Wasserman also points out that Democrats have gained House seats in five of the past six presidential election years, with newly redrawn maps in Texas making 2004 the lone exception.
Cook also points out that members of a party that has lost its House majority tend to retire in relatively high numbers, which should produce some open seats ripe for the plucking by Democrats. The only thing the Donkey Party should probably worry about is overexposure in Trump Country: the 2018 midterms left only three Republican incumbents standing in districts carried by Clinton in 2016, while 31 Democrats will defend seats in districts carried by Trump. But then again, even if Trump is reelected, it will likely be with a far-from-a-majority popular vote (Republican strategies are privately conceding that Trump’s chances of even winning the popular vote are very limited) and few, if any, coattails. With Republicans needing a net gain of roughly 20 seats (they currently have 197 of the 218 needed for a majority, with three vacancies), they’d need more help than Trump is likely to give them while he concentrates on saving his own orange hide.
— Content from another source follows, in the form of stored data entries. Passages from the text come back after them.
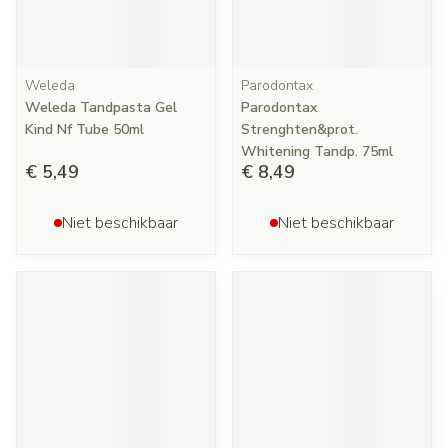
Weleda
Parodontax
Weleda Tandpasta Gel
Parodontax
Kind Nf Tube 50ml
Strenghten&prot.
Whitening Tandp. 75ml
€ 5,49
€ 8,49
Niet beschikbaar
Niet beschikbaar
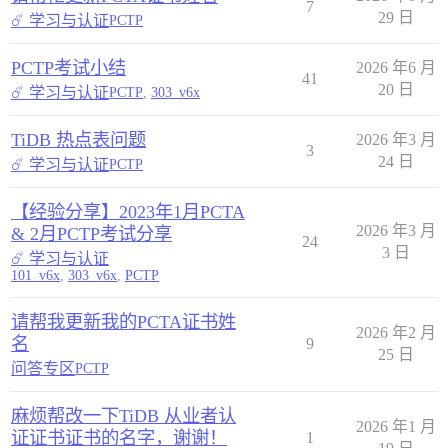
7
29 日
☄️ 学习与认证
PCTP
PCTP考试小结
2026 年6 月
41
20 日
☄️ 学习与认证
PCTP
,
303_v6x
TiDB 热点表问题
2026 年3 月
3
24 日
☄️ 学习与认证
PCTP
【经验分享】2023年1月PCTA
2026 年3 月
& 2月PCTP考试分享
24
3 日
☄️ 学习与认证
101_v6x
,
303_v6x
,
PCTP
请帮我更新我的PCTA证书姓
2026 年2 月
名
9
25 日
问答专区
PCTP
麻烦帮改一下TiDB 从业者认
2026 年1 月
证证书证书的名字，谢谢！
1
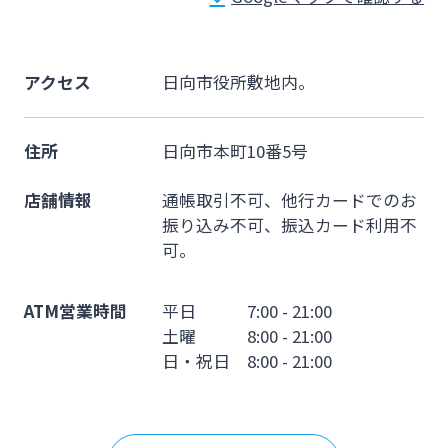
法人・個人事業主のお客さま
株主・投資家の皆さま
アクセス
日向市役所敷地内。
住所
日向市本町10番5号
宮崎銀行について
店舗情報
通帳取引不可、他行カードでのお
ニュースリリース一覧
振り込み不可、振込カード利用不
可。
採用情報
ATM営業時間
平日 7:00 - 21:00
土曜 8:00 - 21:00
日・祝日 8:00 - 21:00
お問い合わせ先一覧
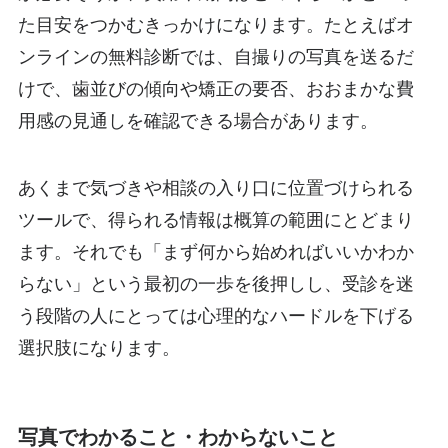
た目安をつかむきっかけになります。たとえばオ
ンラインの無料診断では、自撮りの写真を送るだ
けで、歯並びの傾向や矯正の要否、おおまかな費
用感の見通しを確認できる場合があります。
あくまで気づきや相談の入り口に位置づけられる
ツールで、得られる情報は概算の範囲にとどまり
ます。それでも「まず何から始めればいいかわか
らない」という最初の一歩を後押しし、受診を迷
う段階の人にとっては心理的なハードルを下げる
選択肢になります。
写真でわかること・わからないこと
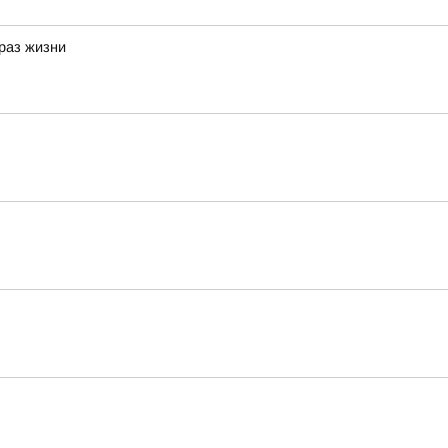
браз жизни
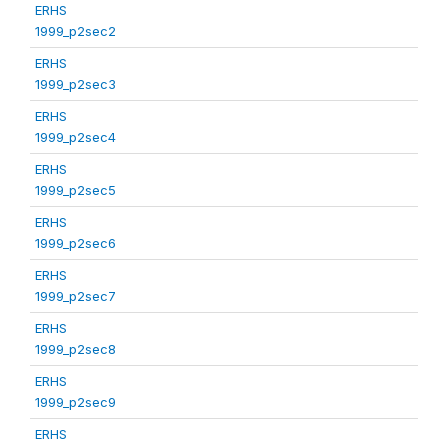
ERHS
1999_p2sec2
ERHS
1999_p2sec3
ERHS
1999_p2sec4
ERHS
1999_p2sec5
ERHS
1999_p2sec6
ERHS
1999_p2sec7
ERHS
1999_p2sec8
ERHS
1999_p2sec9
ERHS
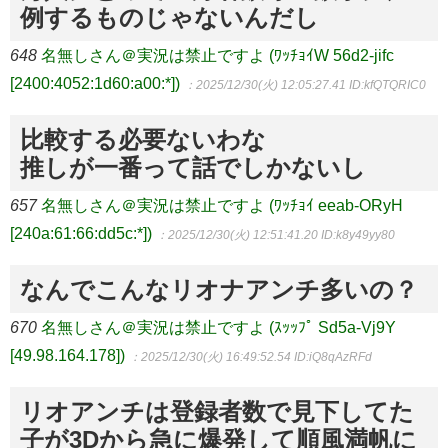
例するものじゃないんだし
648
名無しさん＠実況は禁止ですよ (ﾜｯﾁｮｲW 56d2-jifc
[2400:4052:1d60:a00:*])
：2025/12/30(火) 12:05:27.41
ID:kfQTQRIC0
比較する必要ないわな
推しが一番って話でしかないし
657
名無しさん＠実況は禁止ですよ (ﾜｯﾁｮｲ eeab-ORyH
[240a:61:66:dd5c:*])
：2025/12/30(火) 12:51:41.20
ID:k8y49yy80
なんでこんなリオナアンチ多いの？
670
名無しさん＠実況は禁止ですよ (ｽｯｯﾌﾟ Sd5a-Vj9Y
[49.98.164.178])
：2025/12/30(火) 16:49:52.54
ID:iQ8qAzRFd
リオアンチは登録者数で見下してた
子が3Dから急に爆発して順風満帆に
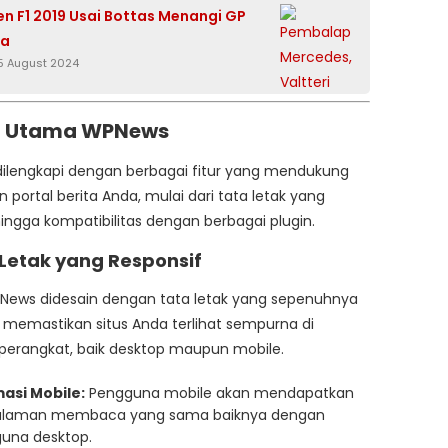
n F1 2019 Usai Bottas Menangi GP
ia
5 August 2024
ur Utama WPNews
ilengkapi dengan berbagai fitur yang mendukung
 portal berita Anda, mulai dari tata letak yang
 hingga kompatibilitas dengan berbagai plugin.
 Letak yang Responsif
ews didesain dengan tata letak yang sepenuhnya
, memastikan situs Anda terlihat sempurna di
perangkat, baik desktop maupun mobile.
asi Mobile:
Pengguna mobile akan mendapatkan
laman membaca yang sama baiknya dengan
una desktop.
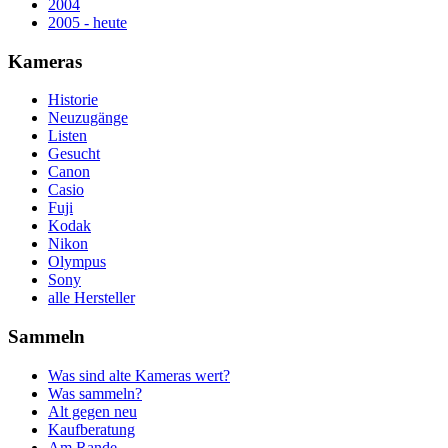
2004
2005 - heute
Kameras
Historie
Neuzugänge
Listen
Gesucht
Canon
Casio
Fuji
Kodak
Nikon
Olympus
Sony
alle Hersteller
Sammeln
Was sind alte Kameras wert?
Was sammeln?
Alt gegen neu
Kaufberatung
Am Rande...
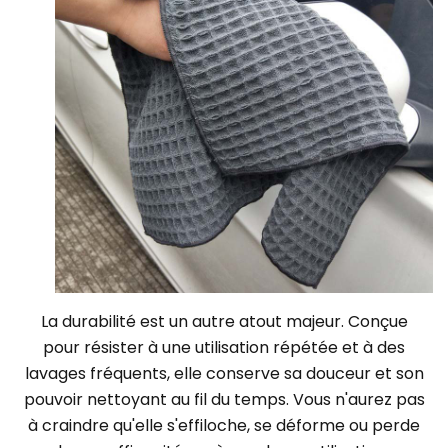
La durabilité est un autre atout majeur. Conçue
pour résister à une utilisation répétée et à des
lavages fréquents, elle conserve sa douceur et son
pouvoir nettoyant au fil du temps. Vous n'aurez pas
à craindre qu'elle s'effiloche, se déforme ou perde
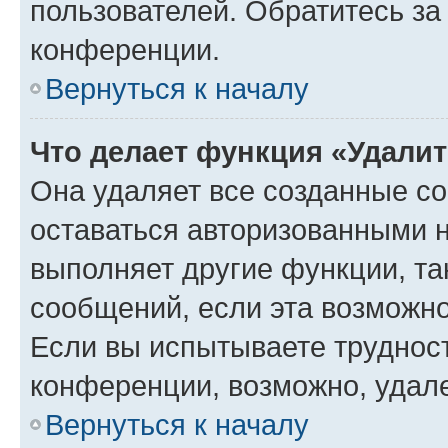
пользователей. Обратитесь з
конференции.
Вернуться к началу
Что делает функция «Удали
Она удаляет все созданные co
оставаться авторизованными н
выполняет другие функции, та
сообщений, если эта возможн
Если вы испытываете трудност
конференции, возможно, удале
Вернуться к началу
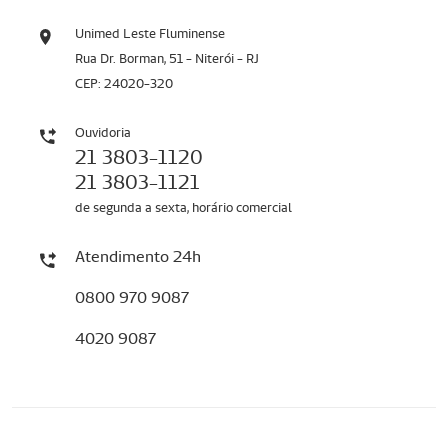
Unimed Leste Fluminense
Rua Dr. Borman, 51 - Niterói - RJ
CEP: 24020-320
Ouvidoria
21 3803-1120
21 3803-1121
de segunda a sexta, horário comercial
Atendimento 24h
0800 970 9087
4020 9087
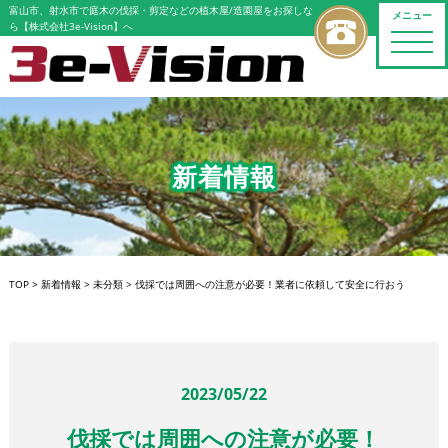
富山市、射水市で庭木の伐採・剪定などの植木屋/造園屋をお探しな
メニュー
ら【株式会社3e-Vision】へ
toggle
naviga
新着情報
TOP
>
新着情報
>
未分類
>
伐採では周囲への注意が必要！業者に依頼して安全に行おう
2023/05/22
伐採では周囲への注意が必要！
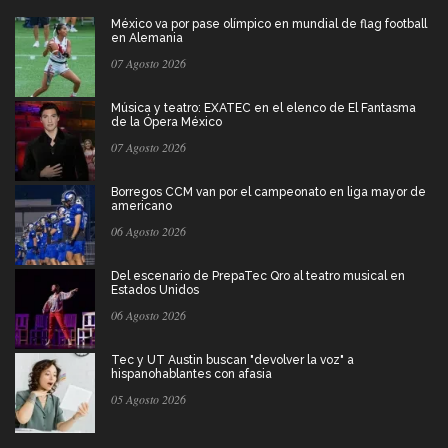
México va por pase olímpico en mundial de flag football
en Alemania
07 Agosto 2026
Música y teatro: EXATEC en el elenco de El Fantasma
de la Ópera México
07 Agosto 2026
Borregos CCM van por el campeonato en liga mayor de
americano
06 Agosto 2026
Del escenario de PrepaTec Qro al teatro musical en
Estados Unidos
06 Agosto 2026
Tec y UT Austin buscan "devolver la voz" a
hispanohablantes con afasia
05 Agosto 2026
So modest GOP House gains are entirely possible, unless Trump gets beaten badly, in which case it could go the other way (just as Democrats gained 21 House seats in 2008 after gaining 32 and flipping the House in 2006).
Things could change, but all in all, it looks like Nancy Pelosi will get to keep her Speaker’s gavel until 2022, when she is expected to retire subsequent to a term-limit deal she cut to head off a 2018 challenge (a deal which will probably protect her in 2020 as well). If Trump’s still in office, she’ll have a couple more State of the Union Address to look down on him with amusement and disdain.